##### Install necessary packages for working with Pinecone, sentence embeddings, and data manipulation

In [1]:
!pip install pinecone-client sentence-transformers pandas
!pip install groq




[notice] A new release of pip is available: 24.2 -> 24.3.1
[notice] To update, run: python.exe -m pip install --upgrade pip





[notice] A new release of pip is available: 24.2 -> 24.3.1
[notice] To update, run: python.exe -m pip install --upgrade pip


##### Install necessary packages for working with Pinecone, sentence embeddings, and data manipulation

In [2]:
import os
from pinecone import Pinecone, ServerlessSpec
from sentence_transformers import SentenceTransformer
import pandas as pd
from groq import Groq

  from tqdm.autonotebook import tqdm





The code initializes a connection to the Pinecone vector database and sets up or selects an index to store data. It configures the index if needed, specifying its size and how similarity is measured. Finally, it establishes a connection to the specific index and prints a confirmation message.

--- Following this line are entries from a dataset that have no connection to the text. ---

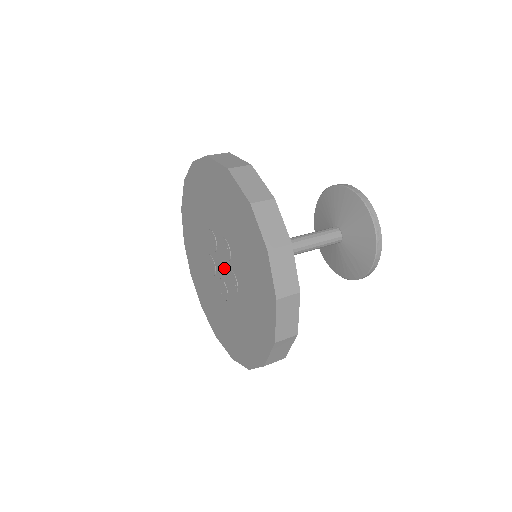
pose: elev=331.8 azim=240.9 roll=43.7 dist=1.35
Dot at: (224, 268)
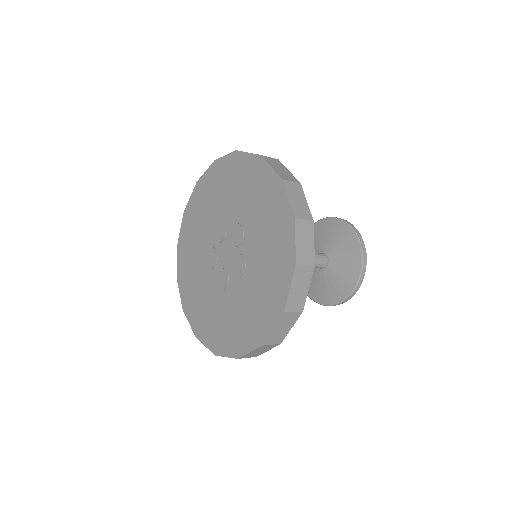
Dot at: (230, 255)
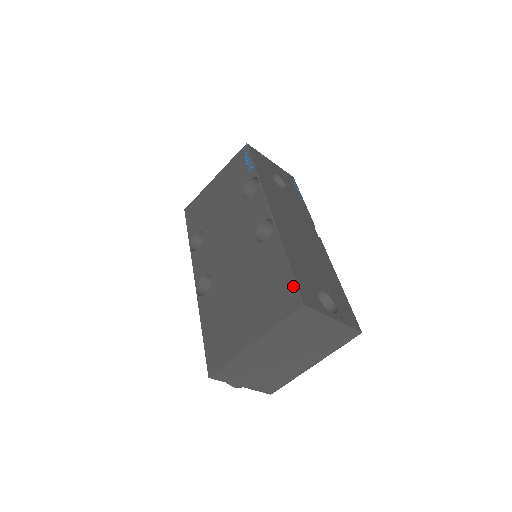
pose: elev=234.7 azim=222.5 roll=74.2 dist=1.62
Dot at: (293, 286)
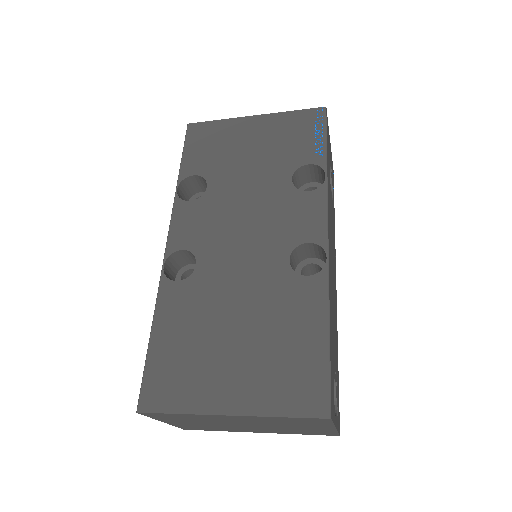
Dot at: (325, 379)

In essence, the code ensures the connection to Pinecone and sets up the designated area (index) where your data will be stored and accessed.

In [3]:
# Initialize Pinecone
pc = Pinecone(api_key="pcsk_6E9B6o_DHFJaybC7zzr4QT9i1tZo1vExTxji5j1syULud17p1HXAzrZPN7Zv4fs9H83L98")  # Replace with your Pinecone API key

index_name = "nyd"
if index_name not in pc.list_indexes().names():
    pc.create_index(
        name=index_name,
        dimension=384,        # Adjust based on your embedding dimension
        metric='cosine',      # Use cosine similarity
        spec=ServerlessSpec(
            cloud='aws',
            region='us-east-1'
        )
    )
index = pc.Index(index_name)
print(f"Connected to index: {index_name}")

Connected to index: nyd


In [4]:
# Load Sentence Transformer model
model = SentenceTransformer('all-MiniLM-L6-v2')

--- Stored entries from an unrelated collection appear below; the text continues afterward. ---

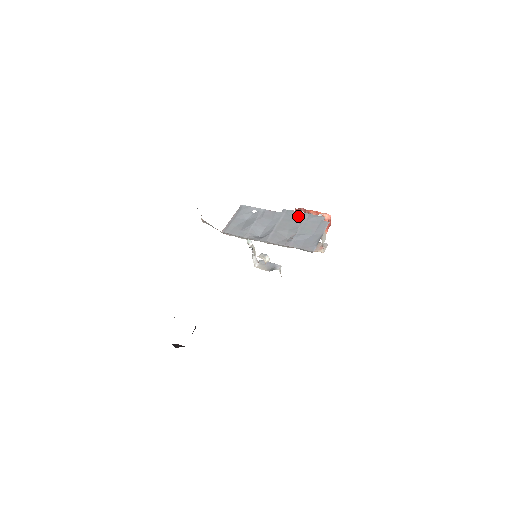
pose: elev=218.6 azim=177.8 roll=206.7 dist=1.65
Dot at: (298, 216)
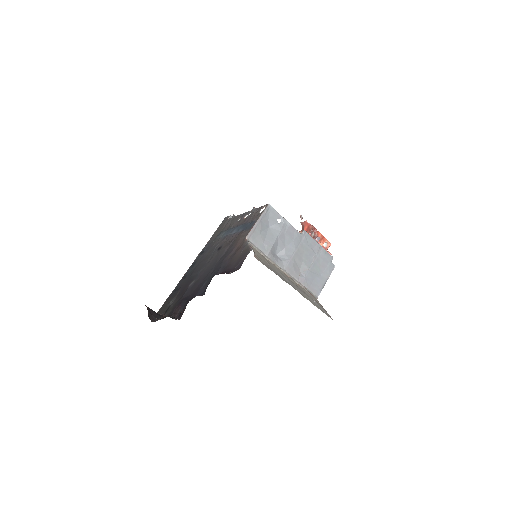
Dot at: (314, 247)
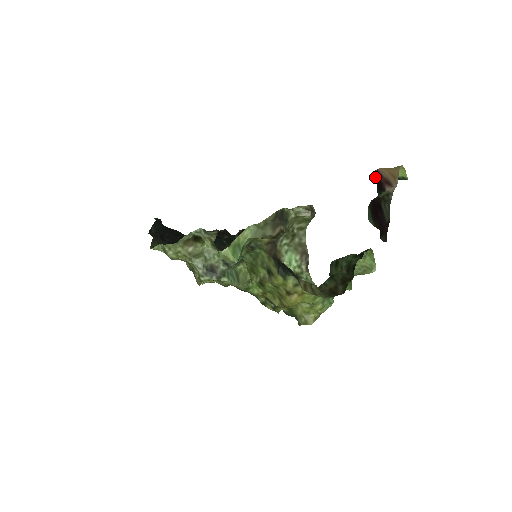
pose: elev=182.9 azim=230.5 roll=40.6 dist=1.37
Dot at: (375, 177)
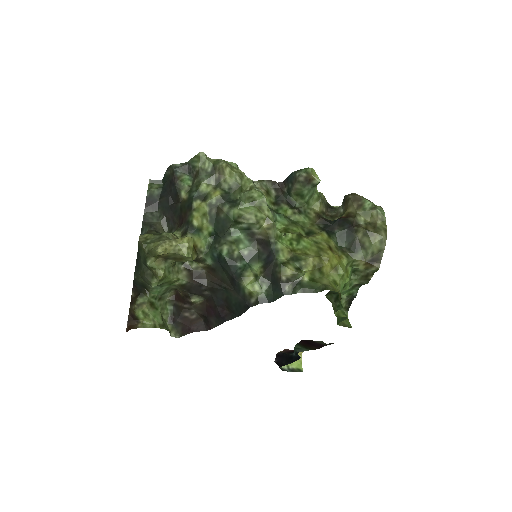
Dot at: (279, 355)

## this code uploads the dataset again into pinecone 
### we request you to not to run this cell


In [5]:
# Load and preprocess the dataset
df = pd.read_csv("total_dataset.csv")
df['Combined_Questions'] = df['question'].apply(lambda x: " ".join(x.split("?")).strip())
embeddings = model.encode(df['Combined_Questions'].tolist(), convert_to_numpy=True)

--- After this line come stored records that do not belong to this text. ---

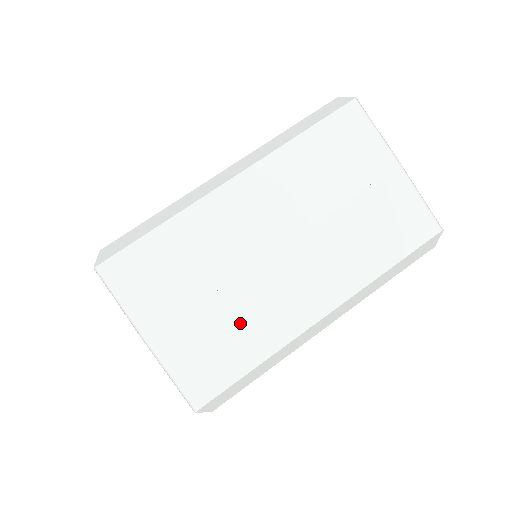
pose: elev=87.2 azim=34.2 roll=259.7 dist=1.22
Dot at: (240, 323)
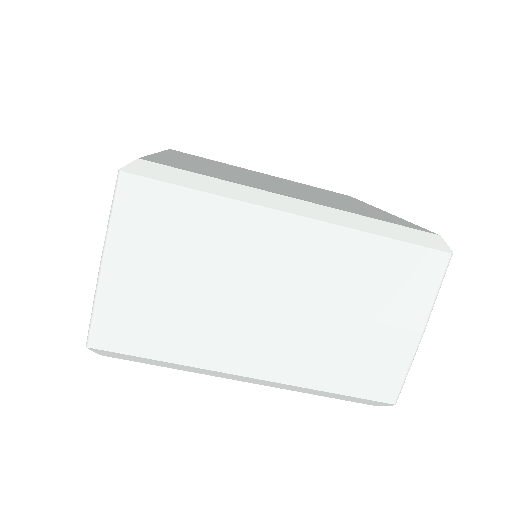
Dot at: (185, 321)
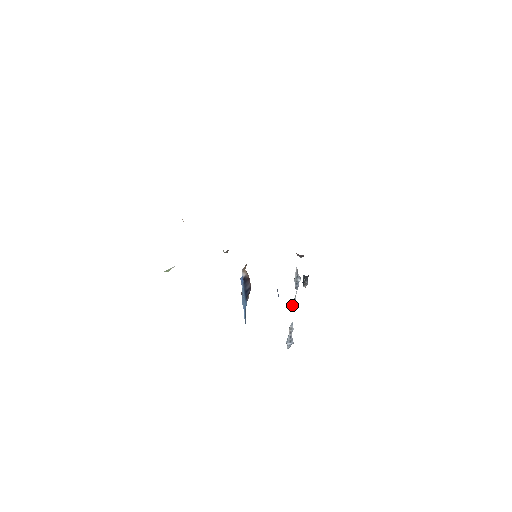
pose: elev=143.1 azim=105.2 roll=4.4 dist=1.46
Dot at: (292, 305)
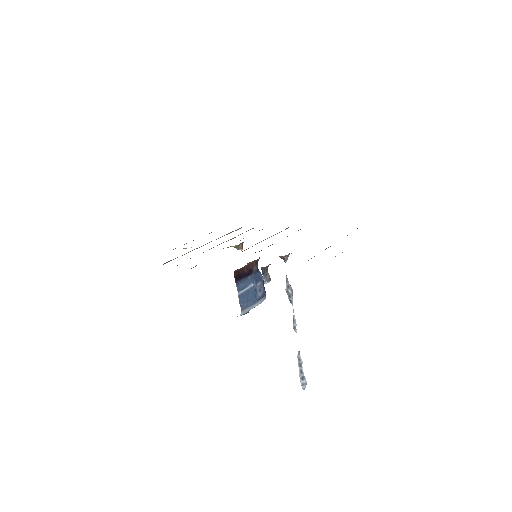
Dot at: (293, 325)
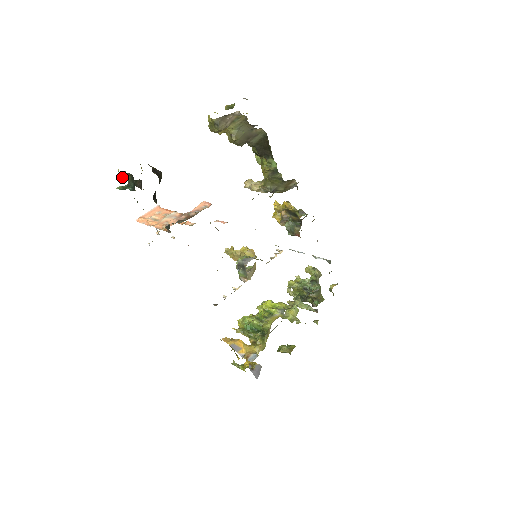
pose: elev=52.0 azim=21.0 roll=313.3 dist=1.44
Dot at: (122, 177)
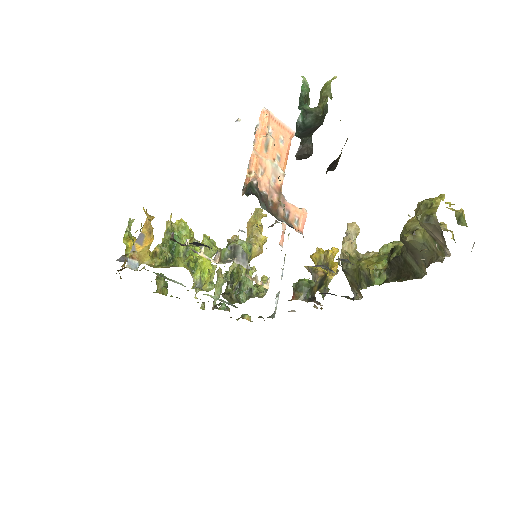
Dot at: (323, 89)
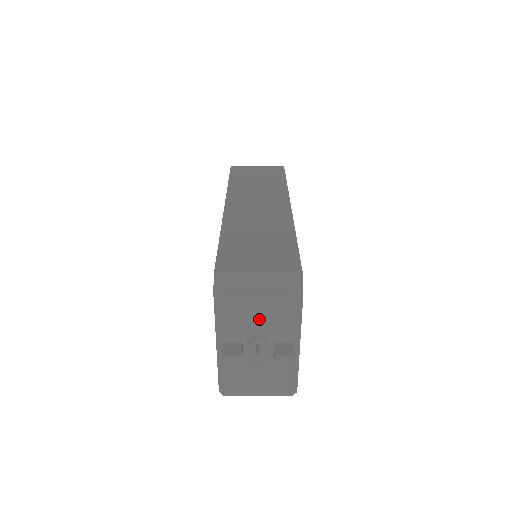
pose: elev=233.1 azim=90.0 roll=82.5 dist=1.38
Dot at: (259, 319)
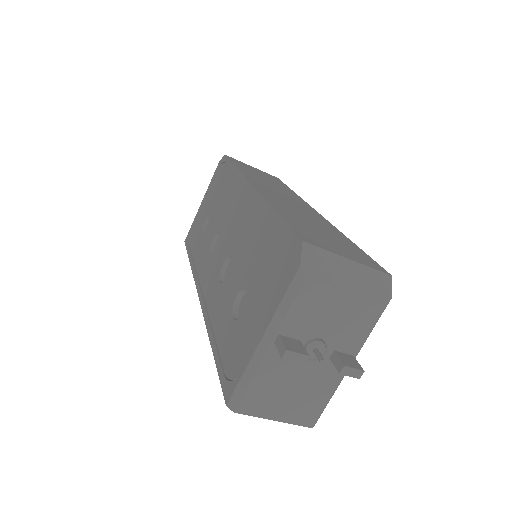
Dot at: (335, 315)
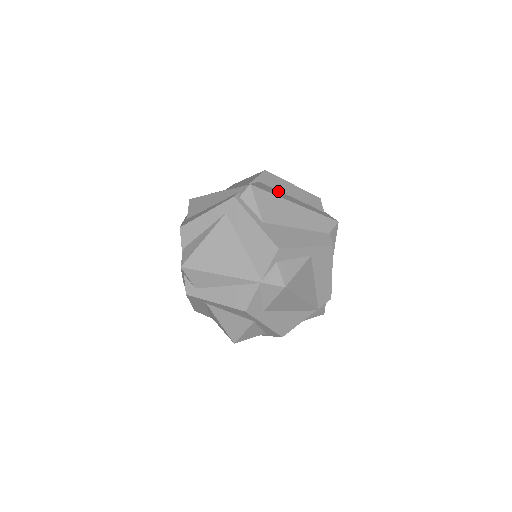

# Upload embeddings and metadata to Pinecone
for i, row in df.iterrows():
    metadata = {
        "answer": row['answer'],
        "chapter": row['chapter'],
        "verse": row['verse'],
        "sanskrit": row['sanskrit']
    }
    index.upsert([(str(i), embeddings[i].tolist(), metadata)])
print("Embeddings with metadata uploaded to Pinecone!")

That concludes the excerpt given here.